Updated on 4 June 2014
PerkinElmer will work closely with the National Maternal and Children Health Surveillance Office (NMCHSO), the program's administrator, to implement this health program
Singapore: Healthcare technology and service provider, PerkinElmer, has collaborated with China's National Health and Family Planning Commission (NHFPC) to develop and implement three-year newborn screening training program focused on early detection of life threatening disorders to improve millions of lives across rural China.
The project is expected to increase adoption and access to newborn screening in China through PerkinElmer's diagnostics technologies and rolling out comprehensive newborn screening programs in rural areas. PerkinElmer will help to train more than 3,000 doctors, clinicians and laboratory technicians across 600 rural countries in sample collection, clinical diagnostics and treatment, as well as site inspection and overall program management. PerkinElmer screened more than 9 million babies in China in 2013.
PerkinElmer will work closely with the National Maternal and Children Health Surveillance Office (NMCHSO), the program's administrator, to implement this health program.
"We are excited to work closely with PerkinElmer to administer this important initiative of the NHFPC that will impact the lives of so many newborn babies," said, Jun Zhu, director, NMCHSO. "PerkinElmer's provision of diagnostics technology, along with education and training for our clinicians and professionals on newborn screening procedures and best practices, are vital to the success of this program rollout."

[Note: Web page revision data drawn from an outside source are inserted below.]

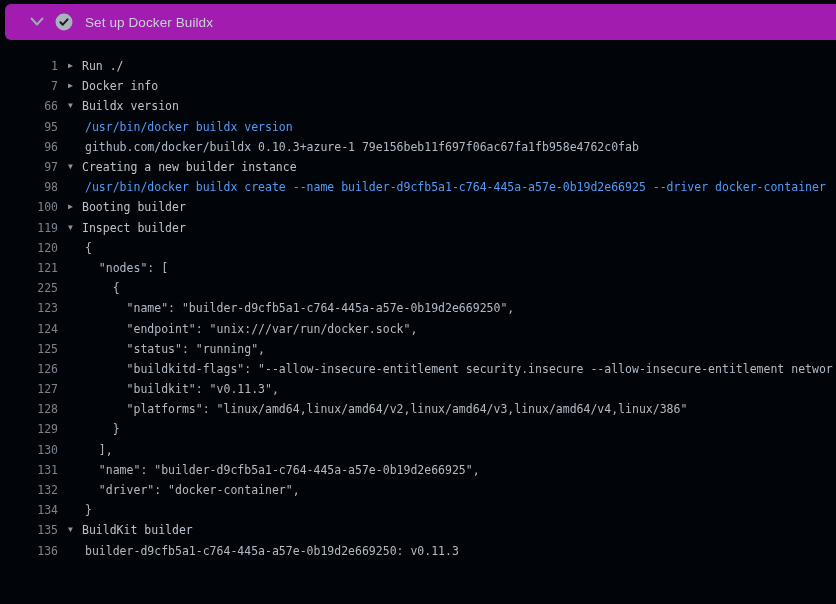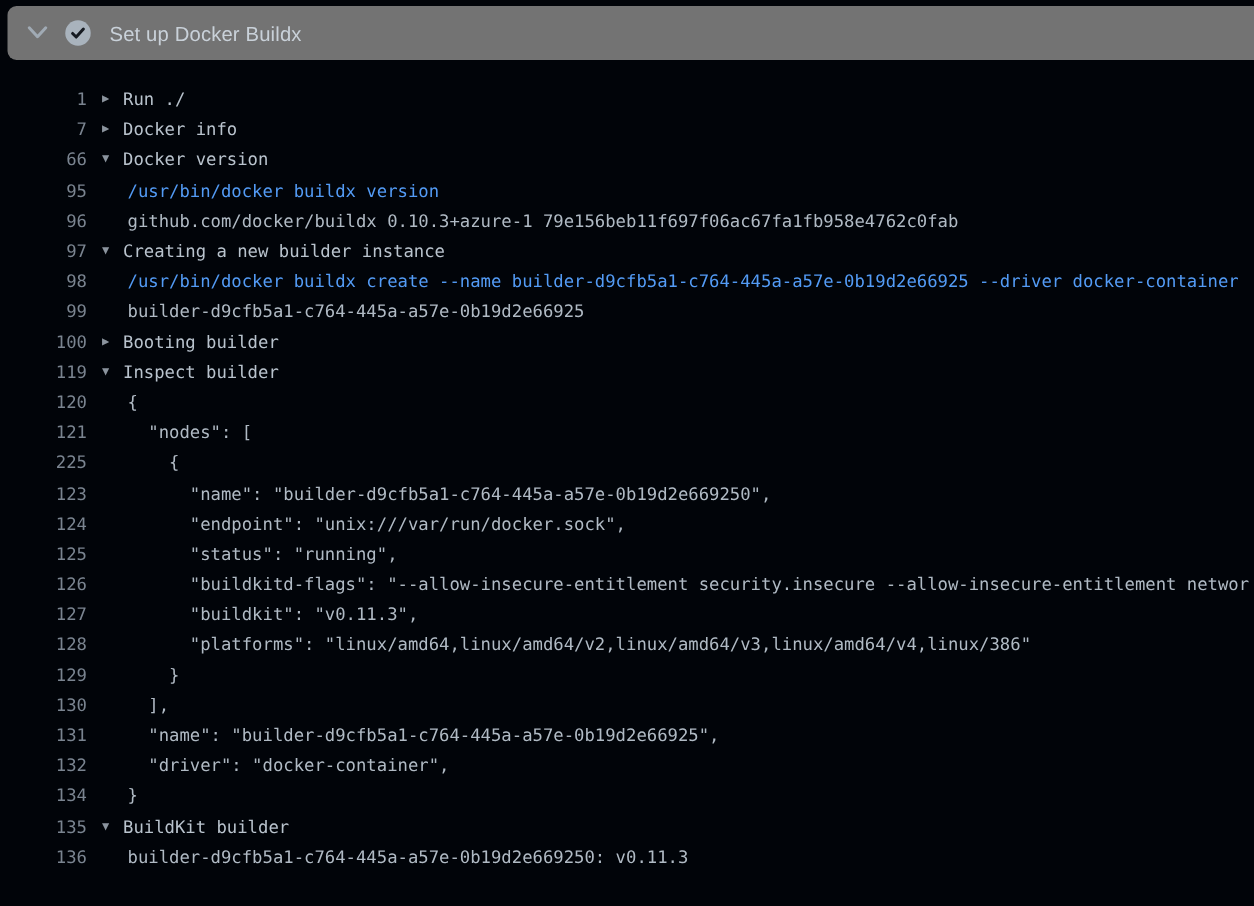--- a/index.html
+++ b/index.html
@@ -9,11 +9,11 @@
   .step-header{
     margin:4px 0 0 5px;
     height:36px;
-    background:#737373;
+    background:#a21caf;
     border-radius:6px 0 0 6px;
     display:flex;
     align-items:center;
-    padding-left:12px;
+    padding-left:24px;
     box-sizing:border-box;
   }
   .chev{width:16px;height:16px;display:inline-flex;align-items:center;justify-content:center;cursor:pointer;}

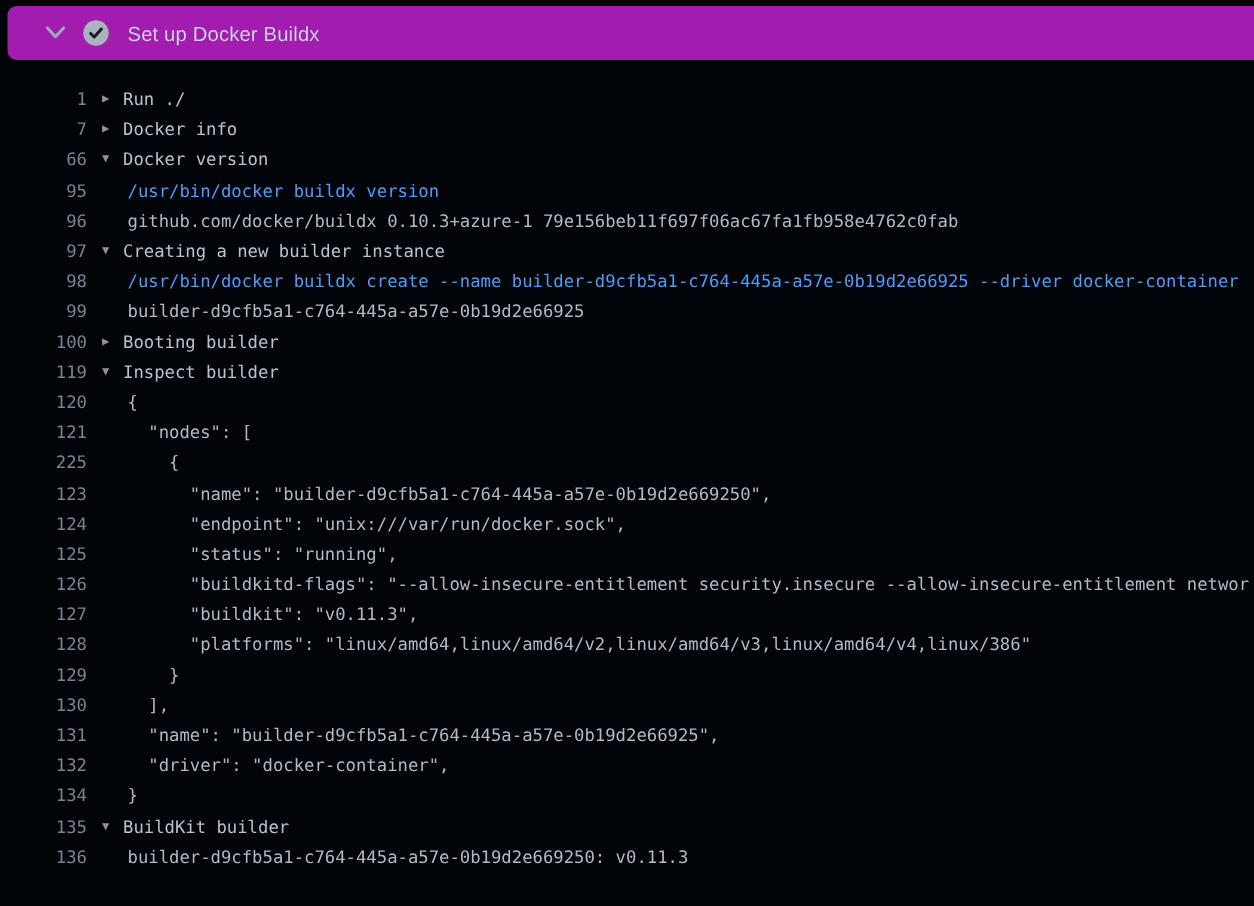--- a/index.html
+++ b/index.html
@@ -90,7 +90,7 @@
       <div class="row group-expanded">
     <span class="num">66</span>
     <span class="twisty">▼</span>
-    <span class="text">Docker version</span>
+    <span class="text">Buildx version</span>
   </div>
       <div class="row command">
     <span class="num">95</span>

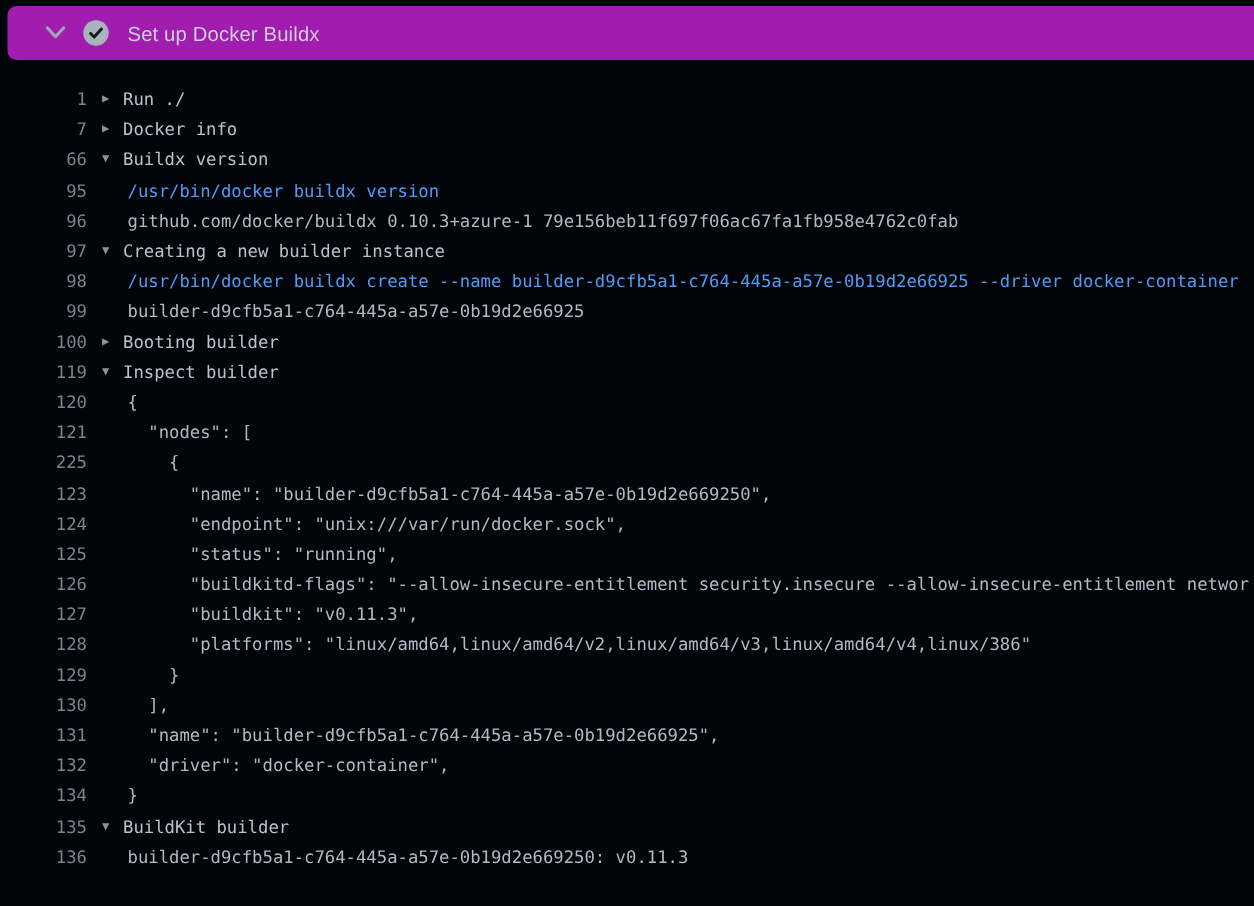--- a/index.html
+++ b/index.html
@@ -112,11 +112,6 @@
     
     <span class="text">/usr/bin/docker buildx create --name builder-d9cfb5a1-c764-445a-a57e-0b19d2e66925 --driver docker-container</span>
   </div>
-      <div class="row output">
-    <span class="num">99</span>
-    
-    <span class="text">builder-d9cfb5a1-c764-445a-a57e-0b19d2e66925</span>
-  </div>
       <div class="row group-collapsed">
     <span class="num">100</span>
     <span class="twisty">▶</span>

The program will leverage PerkinElmer's diagnostics offerings to identify disorders in newborn babies, including a thyroid stimulating hormone (TSH) test, which is used to detect congenital hypothyroidism, an often overlooked condition that can lead to mental retardation. In addition, the program will offer a test for phenylketonuria (PKU), a condition in which a baby is born without the ability to properly utilize a component of proteins called phenylalanine, which can damage the central nervous system and the brain.
"As birth rates continue to rise in China and demand for greater access to newborn screening in rural areas increases, PerkinElmer is responding with the advanced detection technologies, knowledge and infrastructure that can help the NHFPC achieve better outcomes," said Mr Jim Corbett, president, human health, PerkinElmer. "We have a long history of success in developing similar programs in other emerging markets, and this latest collaboration in China is a great example of how we are making a difference by providing technology, information and insights to improve human health in regions that have such critical needs for these capabilities."